JOB ITEM :: Gather every line in the material below that contains the word "series", and copy each of those lines in full.

───── DATA LISTING ─────

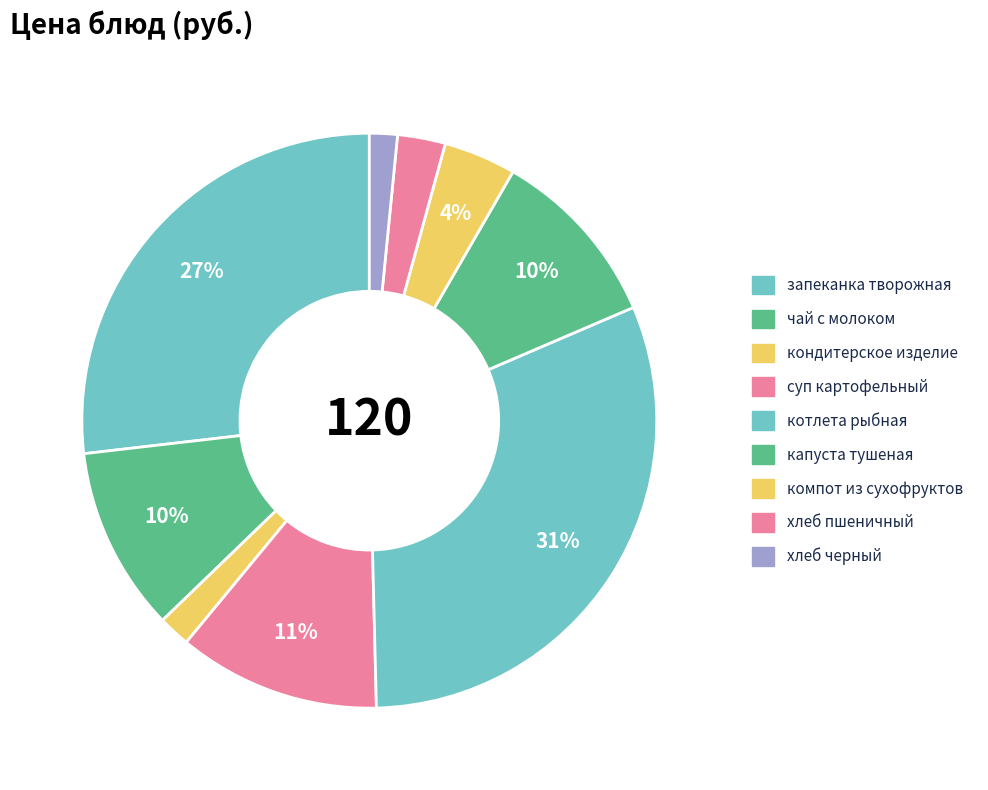

How many slices are in this pie chart?

9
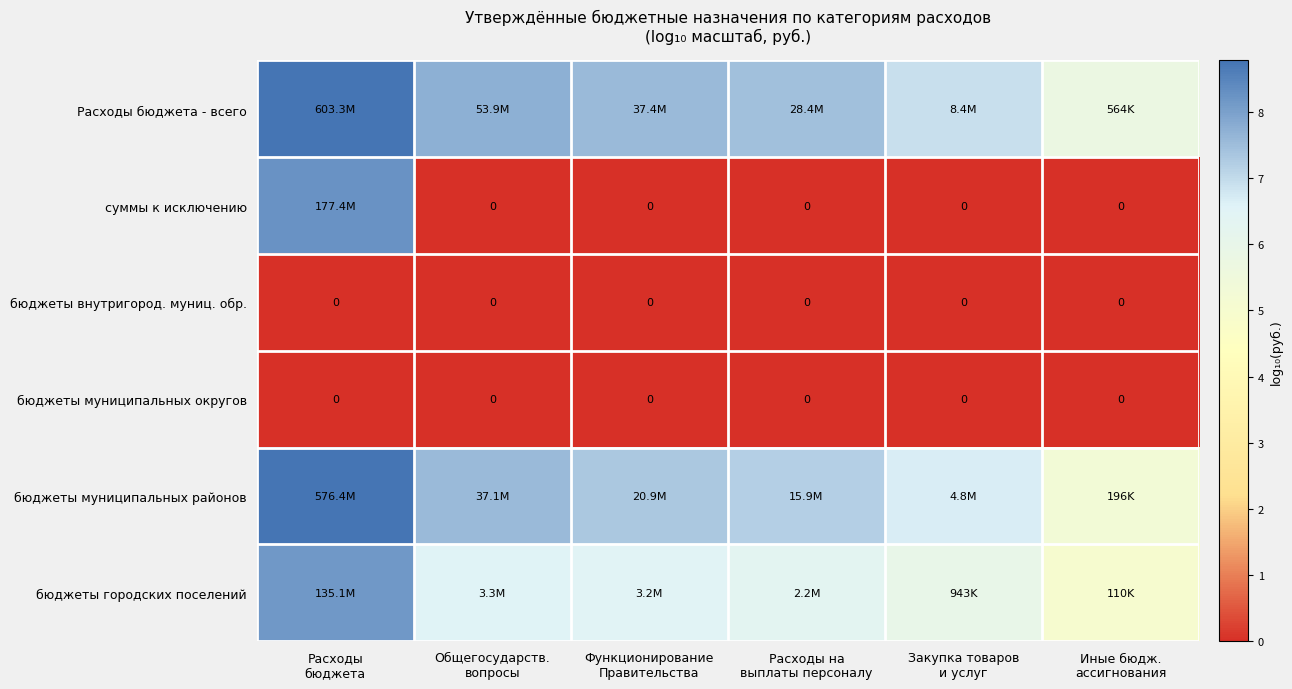

What value does the бюджеты муниципальных районов series have at Расходы бюджета?

8.8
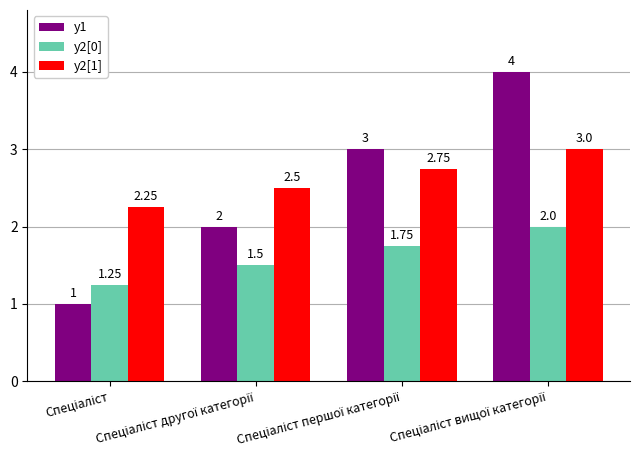

What is the value of the y2[1] bar at the 2nd from the left?

2.5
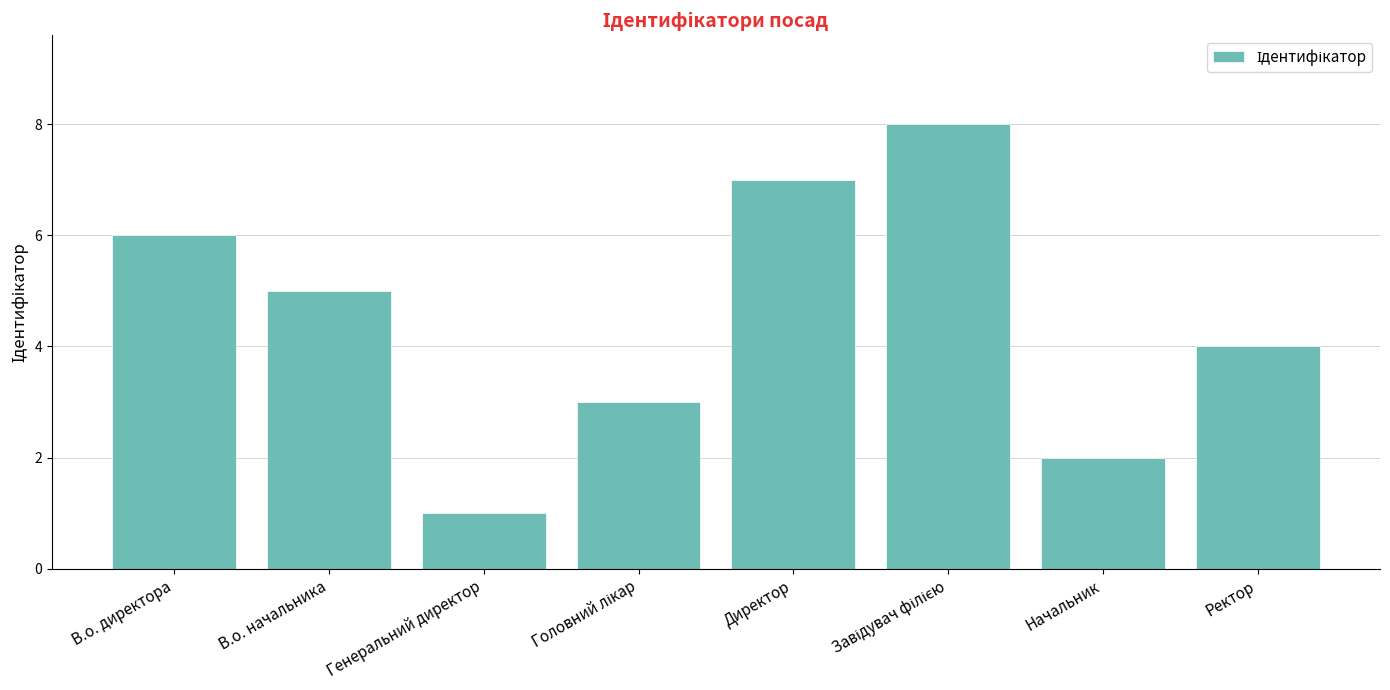

What is the change in value from В.о. начальника to Директор?

+2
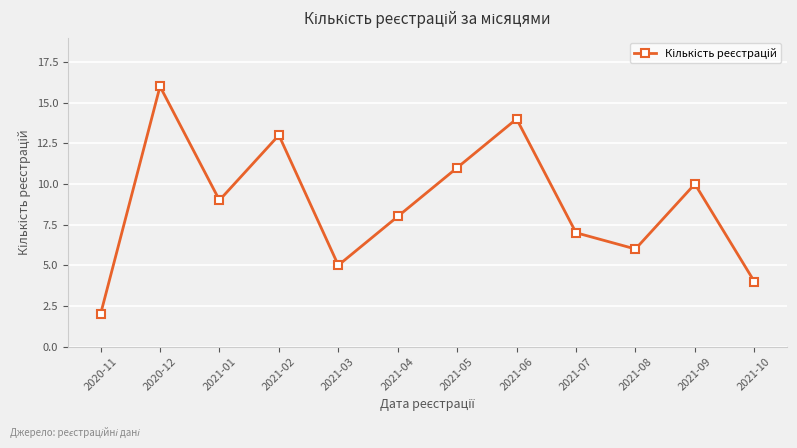

List the labels in order of value, smallest first.

2020-11, 2021-10, 2021-03, 2021-08, 2021-07, 2021-04, 2021-01, 2021-09, 2021-05, 2021-02, 2021-06, 2020-12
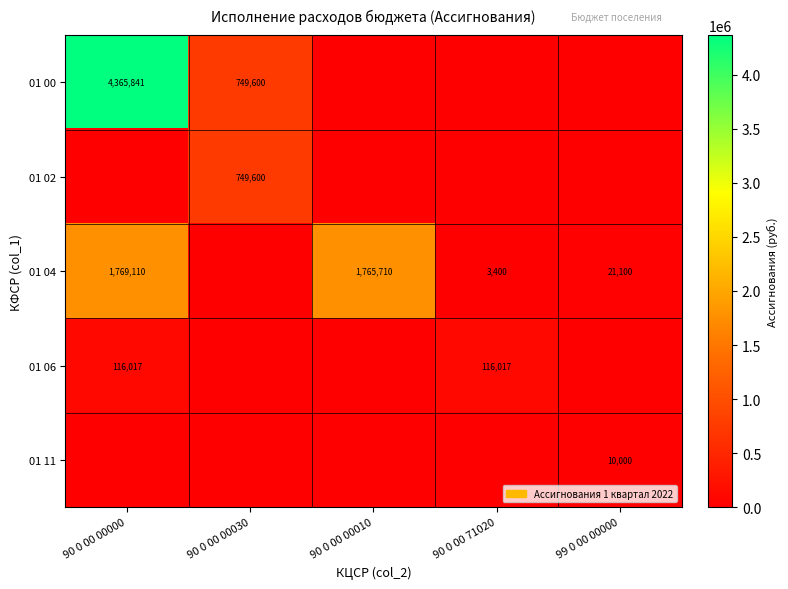

At how many categories does at least one series exceed 3875837?

1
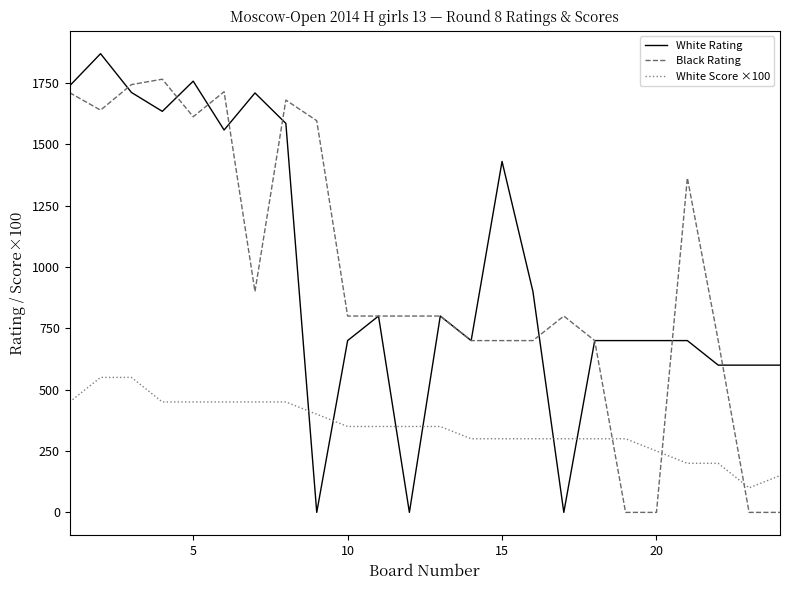

What is the highest value of the White Rating series?

1869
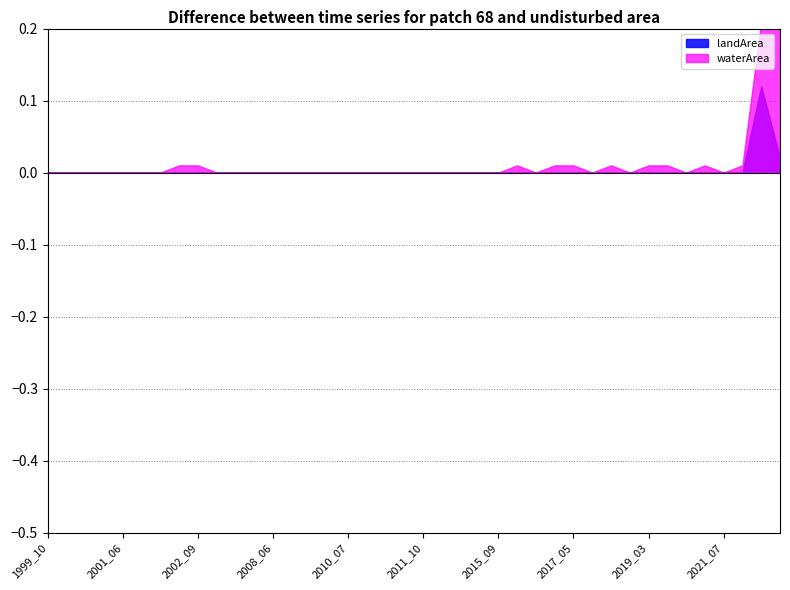

Count the waterArea values in the range 0 to 1.

40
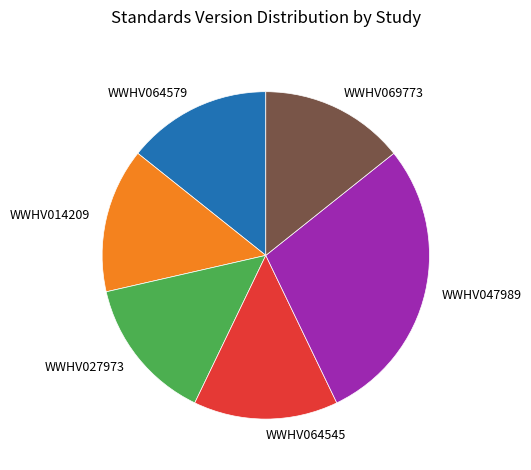

Is there any slice that represents more than half of the pie?

No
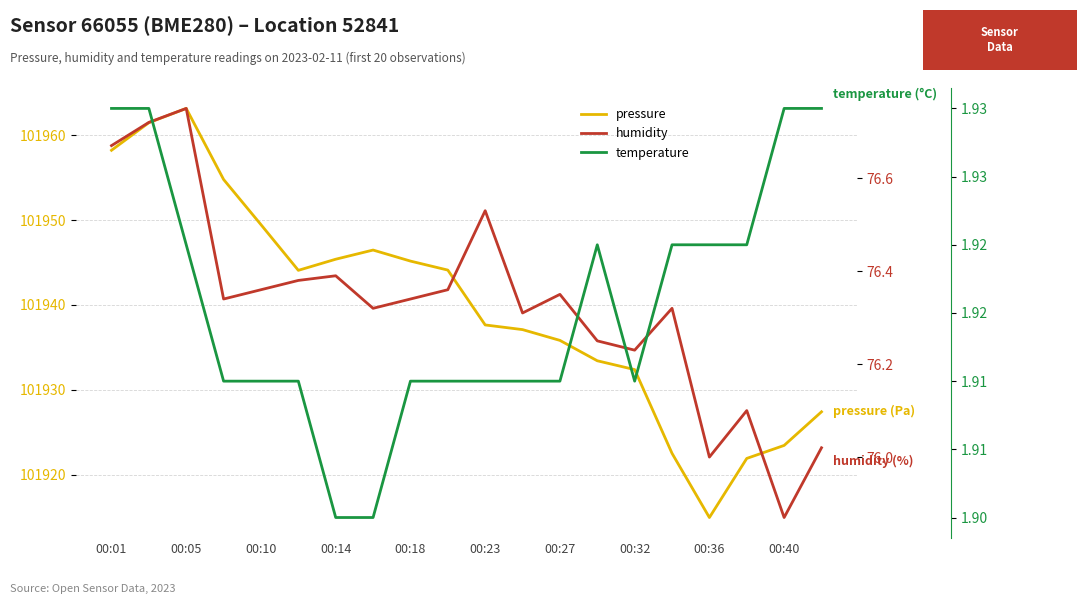

The value of temperature at 00:10 is 0.5. True or false?

False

─────

WRITTEN SOLUTION ::
What value does the бюджеты муниципальных районов series have at Расходы бюджета?
At how many categories does at least one series exceed 3875837?
What is the highest value of the White Rating series?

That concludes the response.